Oct 24, 2019

Condition of Brazil's Highways Deteriorated in 2019

Author: Michael Cordonnier/Soybean & Corn Advisor, Inc.

The Brazilian National Transportation Confederation (CNT) conducts an annual survey of the condition of the nation's highways and in their latest report, they concluded that Brazil's highways deteriorated in 2019. The newspaper Diario de Cuiaba reported that CNT classified 59% of Brazil's major highways as having significant problems. Of that, 34% was classified as regular, 17% was poor, and 7% was very poor. A year earlier, CNT had classified 57% of Brazil's highways as having problems.
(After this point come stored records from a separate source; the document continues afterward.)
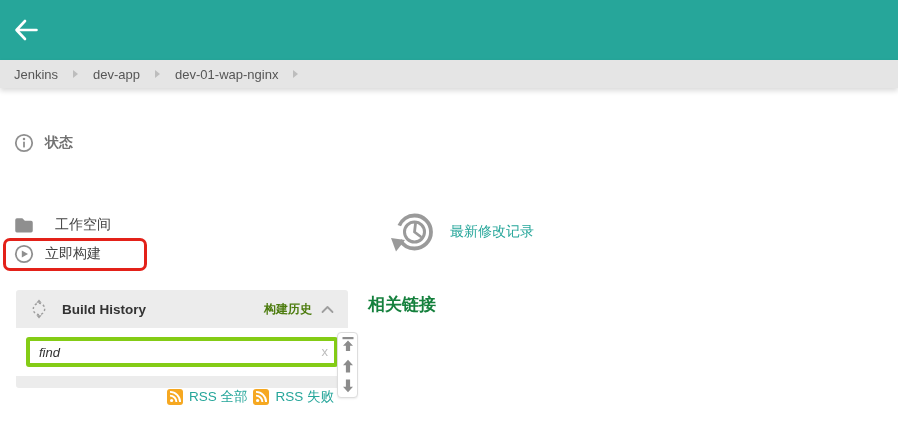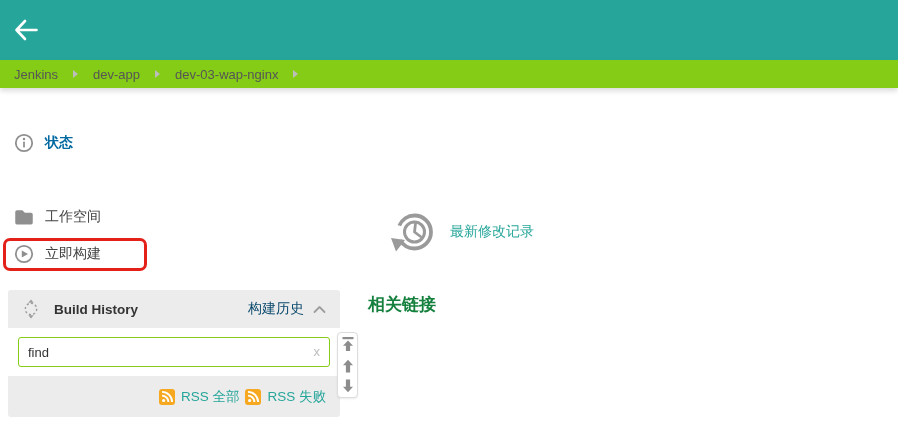"Jenkins" .breadcrumb-bar { background: #84cc16 -> #e5e5e5 }
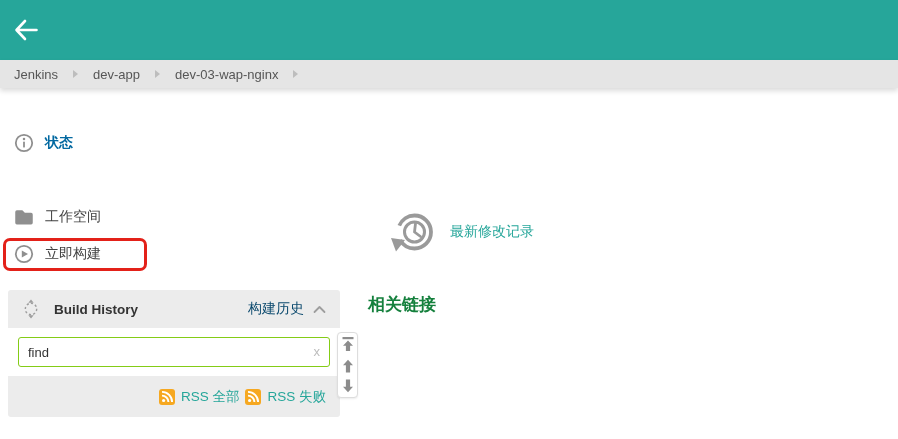"dev-03-wap-nginx" span.crumb { text: dev-03-wap-nginx -> dev-01-wap-nginx }
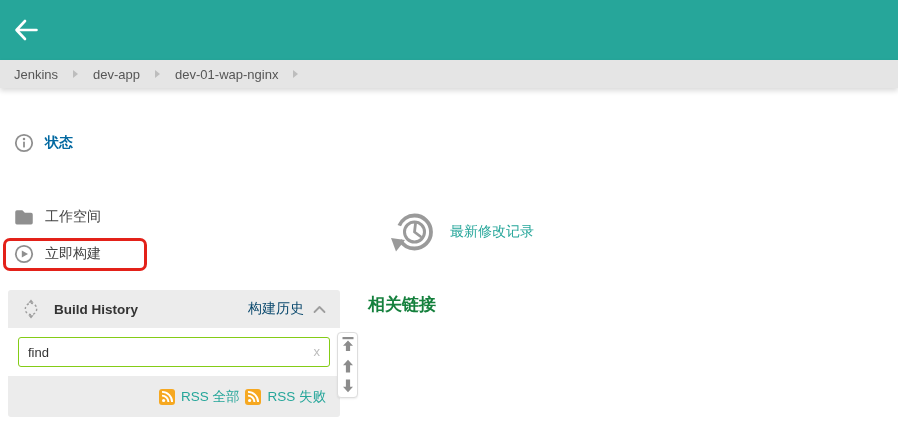"状态" .task .t-label.bold { color: #0369a1 -> #737373 }
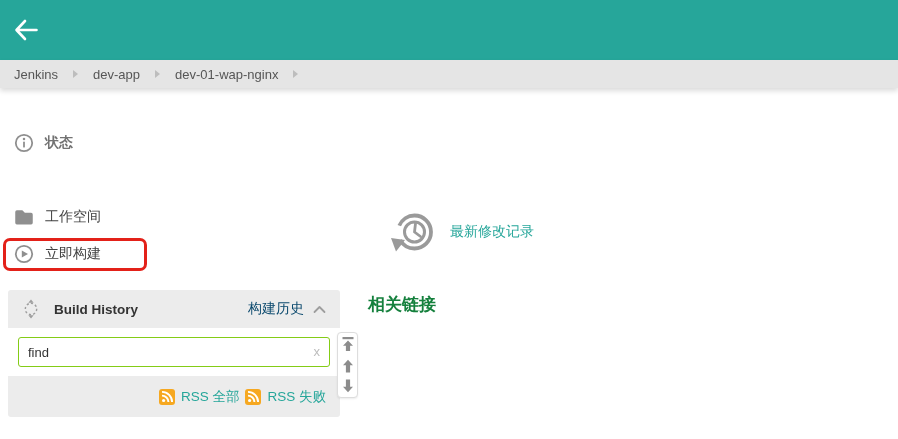"工作空间" div.task { gap: none -> 10px; top: 206px -> 214px }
The condition of the nation's highways is very important for the agricultural sector because approximately 60% of Brazil's grain production moves by truck at very high transportation costs. It is estimated that the poor condition of the highways adds as much as 33% to the already high cost of transportation in Brazil. The poor condition of the highways also increases the number of accidents, reduces revenue for transportation companies, and increases the amount of fuel consumption.

Highways are especially important for the agricultural sector in Mato Grosso, which is Brazil's largest producer of soybeans, corn, cotton, and cattle. CNT reported that 68% of the state's highways had significant problems with only 31% classified as good or excellent.

The CNT Transportation and Logistic Plan 2018 estimated that R$ 496 billion was required in 981 projects across the country to upgrade the highway system. In the state of Mato Grosso, the plan estimated that R$ 1.3 billion would be required for emergency repairs and upgrades.

One way Brazil has tried to improve the highway system in recent years has been to convert major highways into toll roads and use the collected tolls for maintenance and improvements. Of course, everyone wants better highways, but farmers contend that the cost of the tolls are being passed on to them in the form of lower prices paid for their grain.

The tolls also increase their cost of production because the majority of Brazil's fertilizers are imported through ports in southeastern Brazil and transported by truck into the interior of the country. As a result, farmers feel they are being forced to pay higher production costs while at the same time, they are receiving lower prices for the grain.

Farmers have also complained bitterly about the new mandatory minimum freight rates adopted in Brazil. The combination of tolls and higher freight rates have significantly reduced their profit margins.